Overcrowding at the Bucks County Correctional Facility and handling the opioid crisis is costing taxpayers more.
On Wednesday, the Bucks County Commissioners approved spending $4 million to three departments to handle expenses that were not budgeted for when the 2017 fiscal year budget was approved last December.
County officials said the Coroner’s Office will receive $300,000, the District Attorney’s Office will get $400,000 and the Department of Corrections is slated to take in $3.3 million.
The additional funds needed for the Department of Corrections are tied to the opioid epidemic-related arrests and overcrowding at the prison, which forces the county to send local inmates out of county and increases costs.
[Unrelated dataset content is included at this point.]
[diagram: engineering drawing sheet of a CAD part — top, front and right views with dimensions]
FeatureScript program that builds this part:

In July, the county spent $400,000 to house inmates at Kintock and Hoffman Hall in Philadelphia and the Montgomery County Correctional Facility.
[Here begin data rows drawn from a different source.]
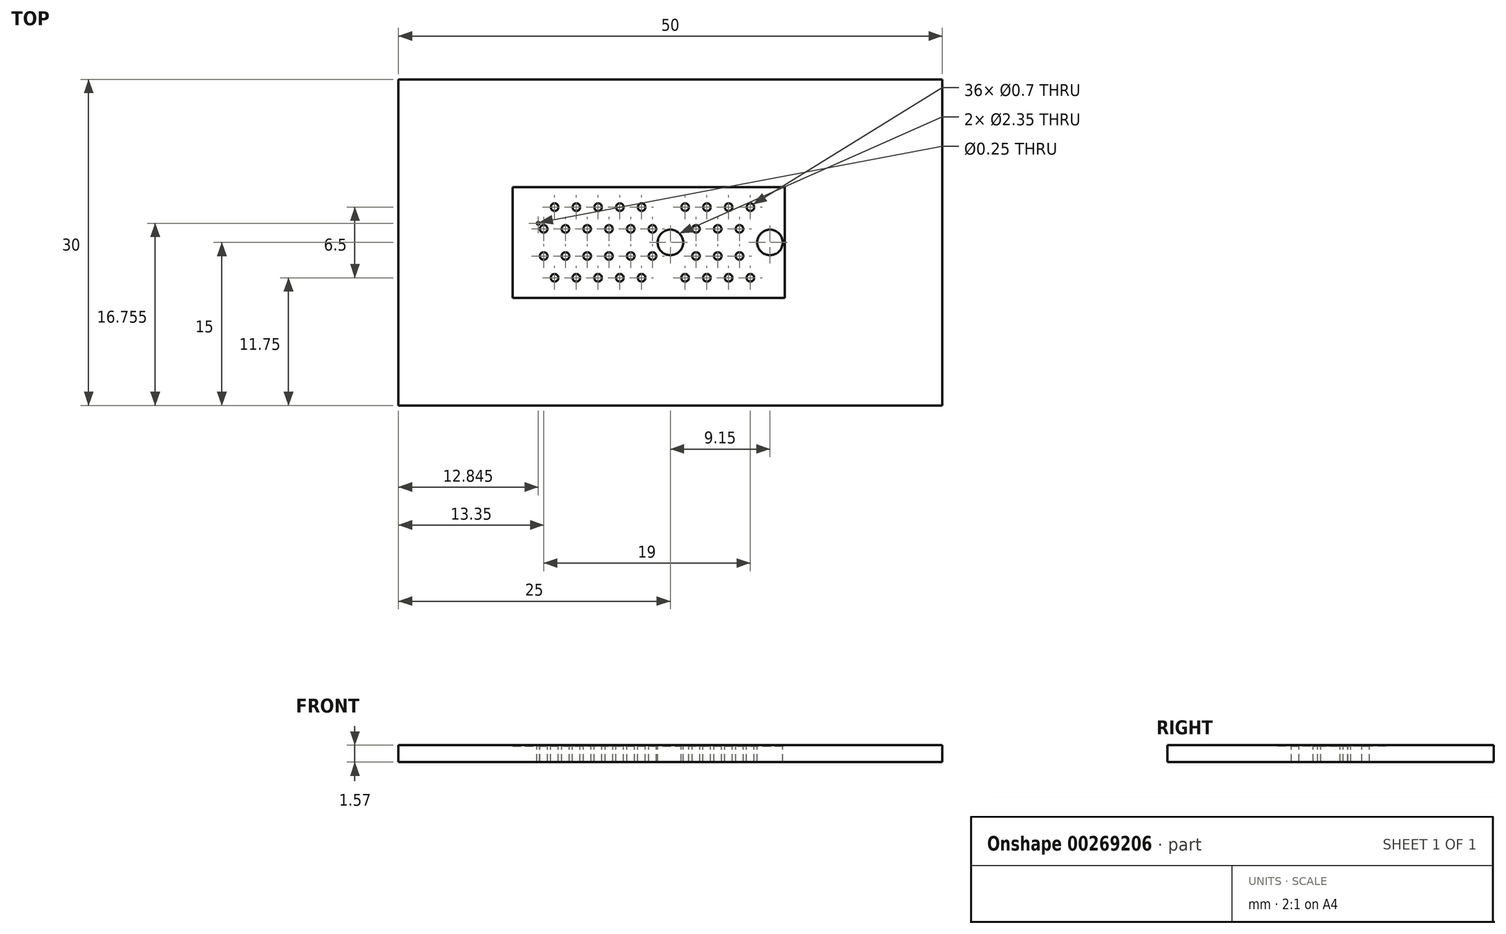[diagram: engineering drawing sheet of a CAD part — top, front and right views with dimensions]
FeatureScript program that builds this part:
annotation { "Feature Type Name" : "Feature", "Feature Type Description" : "" }
export const myFeature = defineFeature(function(context is Context, id is Id, definition is map)
    precondition{}
    {
        {
            var Q0;
            Q0=qCreatedBy(makeId("Top.planeOp"),FACE);
            var sketch = newSketch(context, id + "F0", { "sketchPlane" : qUnion([Q0])});
            skLineSegment(sketch, "E0.bottom", {"start": v(25, 15) * mm, "end": v(-25, 15) * mm});
            skLineSegment(sketch, "E0.top", {"start": v(25, -15) * mm, "end": v(-25, -15) * mm});
            skLineSegment(sketch, "E0.left", {"start": v(25, 15) * mm, "end": v(25, -15) * mm});
            skLineSegment(sketch, "E0.right", {"start": v(-25, 15) * mm, "end": v(-25, -15) * mm});
            skPoint(sketch, "E0.middle", {"position": v(0, 0) * mm});
            skSolve(sketch);
        }
        {
            var Q0;
            Q0 = qSketchRegion(id + "F0", true);
            extrude(context, id + "F1", {"entities" : qUnion([Q0]), "depth" : 1.57 * mm});
        }
        {
            var Q0;
            Q0=makeQuery(id+"F1.opExtrude","CAP_FACE",FACE,{"disambiguationData":[OSD([sQuery(id+"F0.wireOp",EDGE,"E0.bottom"),sQuery(id+"F0.wireOp",EDGE,"E0.top"),sQuery(id+"F0.wireOp",EDGE,"E0.left"),sQuery(id+"F0.wireOp",EDGE,"E0.right")])],"isStart":false});
            var sketch = newSketch(context, id + "F2", { "sketchPlane" : qUnion([Q0])});
            skCircle(sketch, "E1", {"center": v(0, 0) * mm, "radius": 1.18 * mm});
            skCircle(sketch, "E2", {"center": v(9.15, 0) * mm, "radius": 1.18 * mm});
            skCircle(sketch, "E3", {"center": v(-1.65, 1.25) * mm, "radius": 0.35 * mm});
            skCircle(sketch, "E4", {"center": v(-1.65, -1.25) * mm, "radius": 0.35 * mm});
            skCircle(sketch, "E5", {"center": v(1.35, 3.25) * mm, "radius": 0.35 * mm});
            skCircle(sketch, "E6", {"center": v(1.35, -3.25) * mm, "radius": 0.35 * mm});
            skCircle(sketch, "E7", {"center": v(-3.65, -1.25) * mm, "radius": 0.35 * mm});
            skCircle(sketch, "E8", {"center": v(-5.65, -1.25) * mm, "radius": 0.35 * mm});
            skCircle(sketch, "E9", {"center": v(-7.65, -1.25) * mm, "radius": 0.35 * mm});
            skCircle(sketch, "E10", {"center": v(-9.65, -1.25) * mm, "radius": 0.35 * mm});
            skCircle(sketch, "E11", {"center": v(-11.65, -1.25) * mm, "radius": 0.35 * mm});
            skCircle(sketch, "E12", {"center": v(-3.65, 1.25) * mm, "radius": 0.35 * mm});
            skCircle(sketch, "E13", {"center": v(-5.65, 1.25) * mm, "radius": 0.35 * mm});
            skCircle(sketch, "E14", {"center": v(-7.65, 1.25) * mm, "radius": 0.35 * mm});
            skCircle(sketch, "E15", {"center": v(-11.65, 1.25) * mm, "radius": 0.35 * mm});
            skCircle(sketch, "E16", {"center": v(-9.65, 1.25) * mm, "radius": 0.35 * mm});
            skCircle(sketch, "E17", {"center": v(-2.65, 3.25) * mm, "radius": 0.35 * mm});
            skCircle(sketch, "E18", {"center": v(-4.65, 3.25) * mm, "radius": 0.35 * mm});
            skCircle(sketch, "E19", {"center": v(-6.65, 3.25) * mm, "radius": 0.35 * mm});
            skCircle(sketch, "E20", {"center": v(-8.65, 3.25) * mm, "radius": 0.35 * mm});
            skCircle(sketch, "E21", {"center": v(-10.65, 3.25) * mm, "radius": 0.35 * mm});
            skCircle(sketch, "E22", {"center": v(-2.65, -3.25) * mm, "radius": 0.35 * mm});
            skCircle(sketch, "E23", {"center": v(-4.65, -3.25) * mm, "radius": 0.35 * mm});
            skCircle(sketch, "E24", {"center": v(-6.65, -3.25) * mm, "radius": 0.35 * mm});
            skCircle(sketch, "E25", {"center": v(-8.65, -3.25) * mm, "radius": 0.35 * mm});
            skCircle(sketch, "E26", {"center": v(-10.65, -3.25) * mm, "radius": 0.35 * mm});
            skCircle(sketch, "E27", {"center": v(3.35, -3.25) * mm, "radius": 0.35 * mm});
            skCircle(sketch, "E28", {"center": v(5.35, -3.25) * mm, "radius": 0.35 * mm});
            skCircle(sketch, "E29", {"center": v(7.35, -3.25) * mm, "radius": 0.35 * mm});
            skCircle(sketch, "E30", {"center": v(3.35, 3.25) * mm, "radius": 0.35 * mm});
            skCircle(sketch, "E31", {"center": v(5.35, 3.25) * mm, "radius": 0.35 * mm});
            skCircle(sketch, "E32", {"center": v(7.35, 3.25) * mm, "radius": 0.35 * mm});
            skCircle(sketch, "E33", {"center": v(2.35, -1.25) * mm, "radius": 0.35 * mm});
            skCircle(sketch, "E34", {"center": v(4.35, -1.25) * mm, "radius": 0.35 * mm});
            skCircle(sketch, "E35", {"center": v(6.35, -1.25) * mm, "radius": 0.35 * mm});
            skCircle(sketch, "E36", {"center": v(2.35, 1.25) * mm, "radius": 0.35 * mm});
            skCircle(sketch, "E37", {"center": v(4.35, 1.25) * mm, "radius": 0.35 * mm});
            skCircle(sketch, "E38", {"center": v(6.35, 1.25) * mm, "radius": 0.35 * mm});
            skCircle(sketch, "E39", {"center": v(-12.15, 1.75) * mm, "radius": 0.12 * mm});
            skLineSegment(sketch, "E40.bottom", {"start": v(-11.65, 1.25) * mm, "end": v(-12.15, 1.25) * mm, "construction": true});
            skLineSegment(sketch, "E40.top", {"start": v(-11.65, 1.75) * mm, "end": v(-12.15, 1.75) * mm, "construction": true});
            skLineSegment(sketch, "E40.left", {"start": v(-11.65, 1.25) * mm, "end": v(-11.65, 1.75) * mm, "construction": true});
            skLineSegment(sketch, "E40.right", {"start": v(-12.15, 1.25) * mm, "end": v(-12.15, 1.75) * mm, "construction": true});
            skSolve(sketch);
        }
        {
            var Q0;
            Q0 = qSketchRegion(id + "F2", true);
            var Q1;
            Q1=sQuery(id+"F2.wireOp",EDGE,"E40.top");
            var Q2;
            Q2=sQuery(id+"F2.wireOp",EDGE,"E40.right");
            var Q3;
            Q3=sQuery(id+"F2.wireOp",EDGE,"E40.bottom");
            var Q4;
            Q4=sQuery(id+"F2.wireOp",EDGE,"E40.left");
            extrude(context, id + "F3", {"entities" : qUnion([Q0]), "operationType" : NewBodyOperationType.REMOVE, "surfaceEntities" : qUnion([Q1, Q2, Q3, Q4]), "oppositeDirection" : true, "depth" : 25 * mm});
        }
        {
            var Q0;
            Q0=makeQuery(id+"F1.opExtrude","CAP_FACE",FACE,{"disambiguationData":[OSD([sQuery(id+"F0.wireOp",EDGE,"E0.bottom"),sQuery(id+"F0.wireOp",EDGE,"E0.top"),sQuery(id+"F0.wireOp",EDGE,"E0.left"),sQuery(id+"F0.wireOp",EDGE,"E0.right")])],"isStart":false});
            var sketch = newSketch(context, id + "F4", { "sketchPlane" : qUnion([Q0])});
            skLineSegment(sketch, "E41.bottom", {"start": v(-14.5, 5.1) * mm, "end": v(10.5, 5.1) * mm});
            skLineSegment(sketch, "E41.top", {"start": v(-14.5, -5.1) * mm, "end": v(10.5, -5.1) * mm});
            skLineSegment(sketch, "E41.left", {"start": v(-14.5, 5.1) * mm, "end": v(-14.5, -5.1) * mm});
            skLineSegment(sketch, "E41.right", {"start": v(10.5, 5.1) * mm, "end": v(10.5, -5.1) * mm});
            skLineSegment(sketch, "E42", {"start": v(-14.5, 0) * mm, "end": v(10.5, 0) * mm, "construction": true});
            skLineSegment(sketch, "E43", {"start": v(0, 5.1) * mm, "end": v(0, -5.1) * mm, "construction": true});
            skPoint(sketch, "E44", {"position": v(-11.65, 1.25) * mm});
            skSolve(sketch);
        }
        {
            var Q0;
            Q0 = qSketchRegion(id + "F4", true);
            extrude(context, id + "F5", {"entities" : qUnion([Q0]), "operationType" : NewBodyOperationType.REMOVE, "oppositeDirection" : true, "depth" : .1 * mm});
        }
    });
The county spent $812,000 recently to begin working on plans to add extra capacity to the Bucks County Correctional Facility complex in Doylestown. The goal is to add more programs and space for inmates.
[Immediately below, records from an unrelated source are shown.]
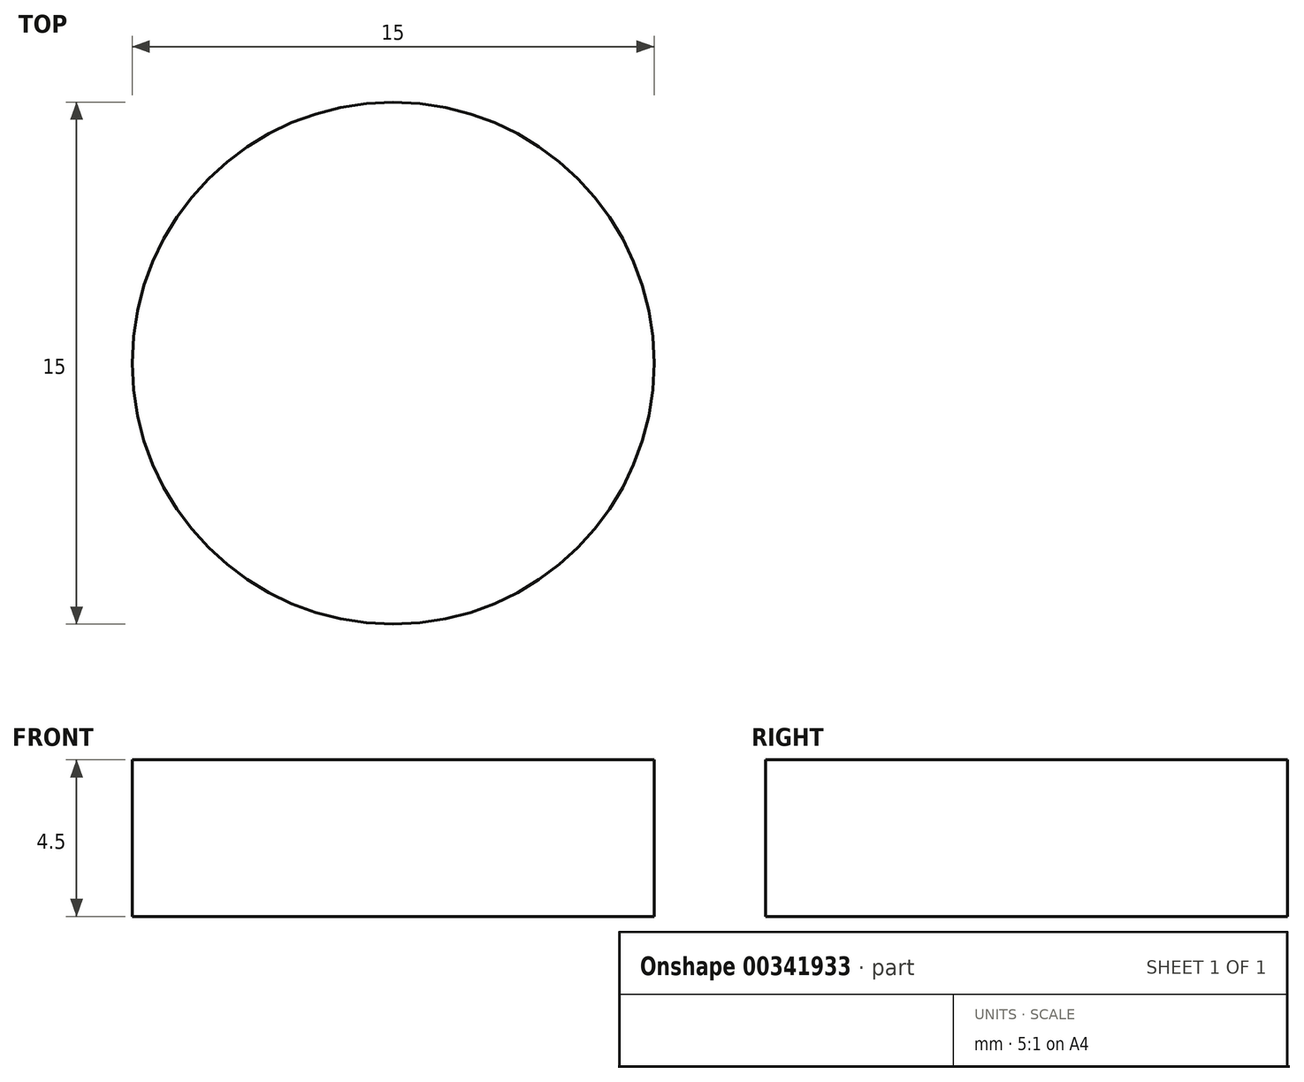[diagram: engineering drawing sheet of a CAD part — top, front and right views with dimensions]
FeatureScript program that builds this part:
annotation { "Feature Type Name" : "Feature", "Feature Type Description" : "" }
export const myFeature = defineFeature(function(context is Context, id is Id, definition is map)
    precondition{}
    {
        {
            var Q0;
            Q0=qCreatedBy(makeId("Top.planeOp"),FACE);
            var sketch = newSketch(context, id + "F0", { "sketchPlane" : qUnion([Q0])});
            skCircle(sketch, "E0", {"center": v(0, 0) * mm, "radius": 7.5 * mm});
            skSolve(sketch);
        }
        {
            var Q0;
            Q0 = qSketchRegion(id + "F0", true);
            extrude(context, id + "F1", {"entities" : qUnion([Q0]), "depth" : 4.5 * mm});
        }
    });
Commissioner Robert Loughery said the money for the coroner is needed due to the growing amount of overdose autopsies performed by the county. He said the coroner released data in July that showed a 38 percent increase in overdose autopsies year over year.
The opioid epidemic, which the county has taken steps to attempt to curb, also causes strain on the Bucks County Department of Children and Youth and the Drug and Alcohol Commission, Loughery said.
“The impact on the budget has been getting worse,” Finance Director David Boscola said of the opioid epidemic’s impact.
County COO Brian Hessenthaler said work has begun on the 2018 budget and the opioid epidemic and related process is taxing county spending. He called putting the budget together a “difficult process.”